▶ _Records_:
....................

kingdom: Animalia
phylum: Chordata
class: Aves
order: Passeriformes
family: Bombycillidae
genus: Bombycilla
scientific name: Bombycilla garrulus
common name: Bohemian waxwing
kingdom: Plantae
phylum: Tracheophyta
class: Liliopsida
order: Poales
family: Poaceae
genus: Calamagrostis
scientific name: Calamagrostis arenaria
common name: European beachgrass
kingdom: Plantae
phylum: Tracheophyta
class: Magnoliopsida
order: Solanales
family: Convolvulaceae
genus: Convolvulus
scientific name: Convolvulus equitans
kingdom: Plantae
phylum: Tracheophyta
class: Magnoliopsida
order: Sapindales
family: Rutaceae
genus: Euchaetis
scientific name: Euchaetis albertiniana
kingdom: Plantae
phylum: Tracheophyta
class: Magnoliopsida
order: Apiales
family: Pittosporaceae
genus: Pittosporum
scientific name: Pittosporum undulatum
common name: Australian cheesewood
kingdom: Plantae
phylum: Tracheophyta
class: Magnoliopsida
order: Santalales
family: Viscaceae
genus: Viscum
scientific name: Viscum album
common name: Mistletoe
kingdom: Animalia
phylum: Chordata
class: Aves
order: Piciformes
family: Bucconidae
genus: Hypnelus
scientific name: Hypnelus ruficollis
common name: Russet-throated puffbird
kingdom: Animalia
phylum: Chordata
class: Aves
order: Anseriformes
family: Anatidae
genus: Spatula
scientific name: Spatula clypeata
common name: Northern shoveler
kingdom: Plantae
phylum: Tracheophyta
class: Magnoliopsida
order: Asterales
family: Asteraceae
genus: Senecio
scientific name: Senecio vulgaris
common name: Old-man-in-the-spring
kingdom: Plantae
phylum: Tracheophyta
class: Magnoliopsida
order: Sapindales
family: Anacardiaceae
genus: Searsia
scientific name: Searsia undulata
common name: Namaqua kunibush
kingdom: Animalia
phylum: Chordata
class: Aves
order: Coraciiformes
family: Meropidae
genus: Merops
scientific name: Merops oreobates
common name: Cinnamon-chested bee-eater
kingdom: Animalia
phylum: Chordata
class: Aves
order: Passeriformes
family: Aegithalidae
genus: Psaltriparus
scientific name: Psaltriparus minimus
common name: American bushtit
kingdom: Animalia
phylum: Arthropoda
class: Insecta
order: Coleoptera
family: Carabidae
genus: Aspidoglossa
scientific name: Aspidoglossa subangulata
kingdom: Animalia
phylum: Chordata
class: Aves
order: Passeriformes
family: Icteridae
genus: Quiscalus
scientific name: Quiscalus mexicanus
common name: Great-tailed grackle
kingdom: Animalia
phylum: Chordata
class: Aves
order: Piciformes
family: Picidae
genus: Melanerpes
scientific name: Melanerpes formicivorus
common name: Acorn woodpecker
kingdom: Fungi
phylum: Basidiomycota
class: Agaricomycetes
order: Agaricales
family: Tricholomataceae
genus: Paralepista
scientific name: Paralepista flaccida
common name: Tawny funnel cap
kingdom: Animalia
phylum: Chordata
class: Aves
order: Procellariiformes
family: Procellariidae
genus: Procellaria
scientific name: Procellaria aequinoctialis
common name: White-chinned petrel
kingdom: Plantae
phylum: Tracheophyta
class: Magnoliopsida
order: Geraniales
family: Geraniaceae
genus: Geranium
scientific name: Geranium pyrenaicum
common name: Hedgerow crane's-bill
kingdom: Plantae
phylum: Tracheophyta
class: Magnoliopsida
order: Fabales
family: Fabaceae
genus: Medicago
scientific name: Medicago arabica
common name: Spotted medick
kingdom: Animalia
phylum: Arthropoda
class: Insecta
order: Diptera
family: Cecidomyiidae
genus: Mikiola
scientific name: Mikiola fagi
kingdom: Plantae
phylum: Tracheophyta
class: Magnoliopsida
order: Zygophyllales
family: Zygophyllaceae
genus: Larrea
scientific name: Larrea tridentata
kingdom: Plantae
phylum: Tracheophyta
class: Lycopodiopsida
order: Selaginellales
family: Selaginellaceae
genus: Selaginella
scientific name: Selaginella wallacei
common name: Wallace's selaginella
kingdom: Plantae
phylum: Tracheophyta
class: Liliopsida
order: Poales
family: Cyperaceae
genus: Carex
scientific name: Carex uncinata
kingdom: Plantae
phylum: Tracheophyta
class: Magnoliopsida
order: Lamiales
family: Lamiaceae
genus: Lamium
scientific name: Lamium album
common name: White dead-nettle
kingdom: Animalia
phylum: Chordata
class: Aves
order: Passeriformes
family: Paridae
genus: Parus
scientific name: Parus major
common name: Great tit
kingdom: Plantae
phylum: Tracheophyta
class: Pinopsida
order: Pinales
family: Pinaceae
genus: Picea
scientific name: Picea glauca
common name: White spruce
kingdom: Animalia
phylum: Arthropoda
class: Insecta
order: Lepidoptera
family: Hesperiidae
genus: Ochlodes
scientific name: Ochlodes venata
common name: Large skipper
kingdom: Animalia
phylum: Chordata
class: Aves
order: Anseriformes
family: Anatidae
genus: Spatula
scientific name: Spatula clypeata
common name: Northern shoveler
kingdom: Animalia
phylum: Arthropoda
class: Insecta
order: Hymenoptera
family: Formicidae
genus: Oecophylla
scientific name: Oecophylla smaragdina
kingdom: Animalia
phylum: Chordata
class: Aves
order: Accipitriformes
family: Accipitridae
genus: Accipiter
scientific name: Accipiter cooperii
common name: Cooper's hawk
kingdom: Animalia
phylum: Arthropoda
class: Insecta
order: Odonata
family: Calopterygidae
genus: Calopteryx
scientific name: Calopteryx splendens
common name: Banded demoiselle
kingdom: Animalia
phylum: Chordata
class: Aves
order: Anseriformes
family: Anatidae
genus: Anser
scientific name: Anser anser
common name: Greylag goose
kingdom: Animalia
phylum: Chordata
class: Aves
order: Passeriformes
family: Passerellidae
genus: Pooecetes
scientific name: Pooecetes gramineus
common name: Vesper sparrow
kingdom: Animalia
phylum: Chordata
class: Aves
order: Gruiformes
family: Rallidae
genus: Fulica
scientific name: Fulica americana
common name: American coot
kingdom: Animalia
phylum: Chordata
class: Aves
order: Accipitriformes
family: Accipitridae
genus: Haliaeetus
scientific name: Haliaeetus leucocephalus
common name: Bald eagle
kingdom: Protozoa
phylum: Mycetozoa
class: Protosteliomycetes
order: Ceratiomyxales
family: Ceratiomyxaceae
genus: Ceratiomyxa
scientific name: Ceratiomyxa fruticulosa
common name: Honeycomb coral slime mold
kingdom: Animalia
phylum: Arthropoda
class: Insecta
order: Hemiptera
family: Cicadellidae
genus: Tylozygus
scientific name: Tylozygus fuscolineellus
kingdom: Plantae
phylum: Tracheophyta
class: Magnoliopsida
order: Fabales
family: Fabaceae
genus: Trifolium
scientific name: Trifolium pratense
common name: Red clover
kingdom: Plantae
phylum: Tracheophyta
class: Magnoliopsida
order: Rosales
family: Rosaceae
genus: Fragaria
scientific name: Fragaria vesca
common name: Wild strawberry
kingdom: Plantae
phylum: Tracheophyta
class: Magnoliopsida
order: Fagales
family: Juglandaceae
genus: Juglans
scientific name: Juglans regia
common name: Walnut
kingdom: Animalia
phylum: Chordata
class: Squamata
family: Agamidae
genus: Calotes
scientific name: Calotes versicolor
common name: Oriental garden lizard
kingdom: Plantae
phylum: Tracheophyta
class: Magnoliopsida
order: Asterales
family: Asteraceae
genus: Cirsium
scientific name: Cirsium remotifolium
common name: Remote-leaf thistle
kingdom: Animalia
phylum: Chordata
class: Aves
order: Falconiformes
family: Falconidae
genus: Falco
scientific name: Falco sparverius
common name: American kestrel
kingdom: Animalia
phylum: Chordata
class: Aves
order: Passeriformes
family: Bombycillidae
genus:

....................

▶ _What the task requires_: Could you update the data from its first line through the line containing "genus: Searsia" by replacing "common name" with "vernacular name" and leaving everything else as it is, returning only those lines?

▶ _Answer for the task_:
kingdom: Animalia
phylum: Chordata
class: Aves
order: Passeriformes
family: Bombycillidae
genus: Bombycilla
scientific name: Bombycilla garrulus
vernacular name: Bohemian waxwing
kingdom: Plantae
phylum: Tracheophyta
class: Liliopsida
order: Poales
family: Poaceae
genus: Calamagrostis
scientific name: Calamagrostis arenaria
vernacular name: European beachgrass
kingdom: Plantae
phylum: Tracheophyta
class: Magnoliopsida
order: Solanales
family: Convolvulaceae
genus: Convolvulus
scientific name: Convolvulus equitans
kingdom: Plantae
phylum: Tracheophyta
class: Magnoliopsida
order: Sapindales
family: Rutaceae
genus: Euchaetis
scientific name: Euchaetis albertiniana
kingdom: Plantae
phylum: Tracheophyta
class: Magnoliopsida
order: Apiales
family: Pittosporaceae
genus: Pittosporum
scientific name: Pittosporum undulatum
vernacular name: Australian cheesewood
kingdom: Plantae
phylum: Tracheophyta
class: Magnoliopsida
order: Santalales
family: Viscaceae
genus: Viscum
scientific name: Viscum album
vernacular name: Mistletoe
kingdom: Animalia
phylum: Chordata
class: Aves
order: Piciformes
family: Bucconidae
genus: Hypnelus
scientific name: Hypnelus ruficollis
vernacular name: Russet-throated puffbird
kingdom: Animalia
phylum: Chordata
class: Aves
order: Anseriformes
family: Anatidae
genus: Spatula
scientific name: Spatula clypeata
vernacular name: Northern shoveler
kingdom: Plantae
phylum: Tracheophyta
class: Magnoliopsida
order: Asterales
family: Asteraceae
genus: Senecio
scientific name: Senecio vulgaris
vernacular name: Old-man-in-the-spring
kingdom: Plantae
phylum: Tracheophyta
class: Magnoliopsida
order: Sapindales
family: Anacardiaceae
genus: Searsia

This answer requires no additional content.